**Task to complete**
Render the listing below as a Markdown table with the columns "Row" and "Line", giving each non-blank line its own numbered row.

(Saved data entries)
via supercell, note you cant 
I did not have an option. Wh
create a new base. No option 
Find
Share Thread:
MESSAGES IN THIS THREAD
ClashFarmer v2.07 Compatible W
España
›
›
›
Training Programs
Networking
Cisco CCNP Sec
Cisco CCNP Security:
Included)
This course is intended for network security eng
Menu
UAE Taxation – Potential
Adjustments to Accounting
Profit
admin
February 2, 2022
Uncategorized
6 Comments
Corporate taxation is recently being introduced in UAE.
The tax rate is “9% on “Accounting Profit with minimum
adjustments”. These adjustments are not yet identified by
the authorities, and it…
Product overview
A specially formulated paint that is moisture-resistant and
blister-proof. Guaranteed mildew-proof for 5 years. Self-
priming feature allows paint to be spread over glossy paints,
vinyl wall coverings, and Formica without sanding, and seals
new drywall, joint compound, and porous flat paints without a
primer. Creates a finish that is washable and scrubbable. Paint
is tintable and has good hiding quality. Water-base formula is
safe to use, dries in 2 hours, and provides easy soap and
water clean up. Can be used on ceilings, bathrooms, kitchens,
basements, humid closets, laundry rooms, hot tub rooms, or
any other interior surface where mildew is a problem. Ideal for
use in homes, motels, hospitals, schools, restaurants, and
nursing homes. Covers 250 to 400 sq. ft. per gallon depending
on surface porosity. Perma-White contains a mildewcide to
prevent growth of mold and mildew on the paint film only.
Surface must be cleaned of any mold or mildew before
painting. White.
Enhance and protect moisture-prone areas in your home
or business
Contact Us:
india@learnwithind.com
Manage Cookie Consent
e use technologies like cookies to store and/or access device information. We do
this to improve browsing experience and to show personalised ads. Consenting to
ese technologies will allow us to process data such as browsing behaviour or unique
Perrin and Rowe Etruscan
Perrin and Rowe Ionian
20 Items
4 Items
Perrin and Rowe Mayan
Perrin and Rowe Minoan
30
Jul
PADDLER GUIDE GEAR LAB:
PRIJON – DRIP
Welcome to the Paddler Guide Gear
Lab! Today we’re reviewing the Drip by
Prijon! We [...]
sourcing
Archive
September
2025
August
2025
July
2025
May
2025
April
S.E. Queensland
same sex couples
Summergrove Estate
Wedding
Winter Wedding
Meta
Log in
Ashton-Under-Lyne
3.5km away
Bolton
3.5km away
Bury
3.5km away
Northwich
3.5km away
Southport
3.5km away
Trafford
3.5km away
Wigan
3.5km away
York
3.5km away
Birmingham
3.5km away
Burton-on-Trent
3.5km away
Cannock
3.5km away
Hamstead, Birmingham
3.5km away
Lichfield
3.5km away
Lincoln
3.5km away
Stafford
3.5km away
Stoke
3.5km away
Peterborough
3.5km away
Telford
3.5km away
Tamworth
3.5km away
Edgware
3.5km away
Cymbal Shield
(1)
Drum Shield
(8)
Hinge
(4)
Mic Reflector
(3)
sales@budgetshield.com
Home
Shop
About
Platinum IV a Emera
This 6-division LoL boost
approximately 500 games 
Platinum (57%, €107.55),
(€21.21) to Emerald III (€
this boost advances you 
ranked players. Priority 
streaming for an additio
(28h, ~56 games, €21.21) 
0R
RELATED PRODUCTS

**Solution for this exercise**
| Row | Line |
|---|---|
| 1 | via supercell, note you cant  |
| 2 | I did not have an option. Wh |
| 3 | create a new base. No option  |
| 4 | Find |
| 5 | Share Thread: |
| 6 | MESSAGES IN THIS THREAD |
| 7 | ClashFarmer v2.07 Compatible W |
| 8 | España |
| 9 | › |
| 10 | › |
| 11 | › |
| 12 | Training Programs |
| 13 | Networking |
| 14 | Cisco CCNP Sec |
| 15 | Cisco CCNP Security: |
| 16 | Included) |
| 17 | This course is intended for network security eng |
| 18 | Menu |
| 19 | UAE Taxation – Potential |
| 20 | Adjustments to Accounting |
| 21 | Profit |
| 22 | admin |
| 23 | February 2, 2022 |
| 24 | Uncategorized |
| 25 | 6 Comments |
| 26 | Corporate taxation is recently being introduced in UAE. |
| 27 | The tax rate is “9% on “Accounting Profit with minimum |
| 28 | adjustments”. These adjustments are not yet identified by |
| 29 | the authorities, and it… |
| 30 | Product overview |
| 31 | A specially formulated paint that is moisture-resistant and |
| 32 | blister-proof. Guaranteed mildew-proof for 5 years. Self- |
| 33 | priming feature allows paint to be spread over glossy paints, |
| 34 | vinyl wall coverings, and Formica without sanding, and seals |
| 35 | new drywall, joint compound, and porous flat paints without a |
| 36 | primer. Creates a finish that is washable and scrubbable. Paint |
| 37 | is tintable and has good hiding quality. Water-base formula is |
| 38 | safe to use, dries in 2 hours, and provides easy soap and |
| 39 | water clean up. Can be used on ceilings, bathrooms, kitchens, |
| 40 | basements, humid closets, laundry rooms, hot tub rooms, or |
| 41 | any other interior surface where mildew is a problem. Ideal for |
| 42 | use in homes, motels, hospitals, schools, restaurants, and |
| 43 | nursing homes. Covers 250 to 400 sq. ft. per gallon depending |
| 44 | on surface porosity. Perma-White contains a mildewcide to |
| 45 | prevent growth of mold and mildew on the paint film only. |
| 46 | Surface must be cleaned of any mold or mildew before |
| 47 | painting. White. |
| 48 | Enhance and protect moisture-prone areas in your home |
| 49 | or business |
| 50 | Contact Us: |
| 51 | india@learnwithind.com |
| 52 | Manage Cookie Consent |
| 53 | e use technologies like cookies to store and/or access device information. We do |
| 54 | this to improve browsing experience and to show personalised ads. Consenting to |
| 55 | ese technologies will allow us to process data such as browsing behaviour or unique |
| 56 | Perrin and Rowe Etruscan |
| 57 | Perrin and Rowe Ionian |
| 58 | 20 Items |
| 59 | 4 Items |
| 60 | Perrin and Rowe Mayan |
| 61 | Perrin and Rowe Minoan |
| 62 | 30 |
| 63 | Jul |
| 64 | PADDLER GUIDE GEAR LAB: |
| 65 | PRIJON – DRIP |
| 66 | Welcome to the Paddler Guide Gear |
| 67 | Lab! Today we’re reviewing the Drip by |
| 68 | Prijon! We [...] |
| 69 | sourcing |
| 70 | Archive |
| 71 | September |
| 72 | 2025 |
| 73 | August |
| 74 | 2025 |
| 75 | July |
| 76 | 2025 |
| 77 | May |
| 78 | 2025 |
| 79 | April |
| 80 | S.E. Queensland |
| 81 | same sex couples |
| 82 | Summergrove Estate |
| 83 | Wedding |
| 84 | Winter Wedding |
| 85 | Meta |
| 86 | Log in |
| 87 | Ashton-Under-Lyne |
| 88 | 3.5km away |
| 89 | Bolton |
| 90 | 3.5km away |
| 91 | Bury |
| 92 | 3.5km away |
| 93 | Northwich |
| 94 | 3.5km away |
| 95 | Southport |
| 96 | 3.5km away |
| 97 | Trafford |
| 98 | 3.5km away |
| 99 | Wigan |
| 100 | 3.5km away |
| 101 | York |
| 102 | 3.5km away |
| 103 | Birmingham |
| 104 | 3.5km away |
| 105 | Burton-on-Trent |
| 106 | 3.5km away |
| 107 | Cannock |
| 108 | 3.5km away |
| 109 | Hamstead, Birmingham |
| 110 | 3.5km away |
| 111 | Lichfield |
| 112 | 3.5km away |
| 113 | Lincoln |
| 114 | 3.5km away |
| 115 | Stafford |
| 116 | 3.5km away |
| 117 | Stoke |
| 118 | 3.5km away |
| 119 | Peterborough |
| 120 | 3.5km away |
| 121 | Telford |
| 122 | 3.5km away |
| 123 | Tamworth |
| 124 | 3.5km away |
| 125 | Edgware |
| 126 | 3.5km away |
| 127 | Cymbal Shield |
| 128 | (1) |
| 129 | Drum Shield |
| 130 | (8) |
| 131 | Hinge |
| 132 | (4) |
| 133 | Mic Reflector |
| 134 | (3) |
| 135 | sales@budgetshield.com |
| 136 | Home |
| 137 | Shop |
| 138 | About |
| 139 | Platinum IV a Emera |
| 140 | This 6-division LoL boost |
| 141 | approximately 500 games  |
| 142 | Platinum (57%, €107.55), |
| 143 | (€21.21) to Emerald III (€ |
| 144 | this boost advances you  |
| 145 | ranked players. Priority  |
| 146 | streaming for an additio |
| 147 | (28h, ~56 games, €21.21)  |
| 148 | 0R |
| 149 | RELATED PRODUCTS |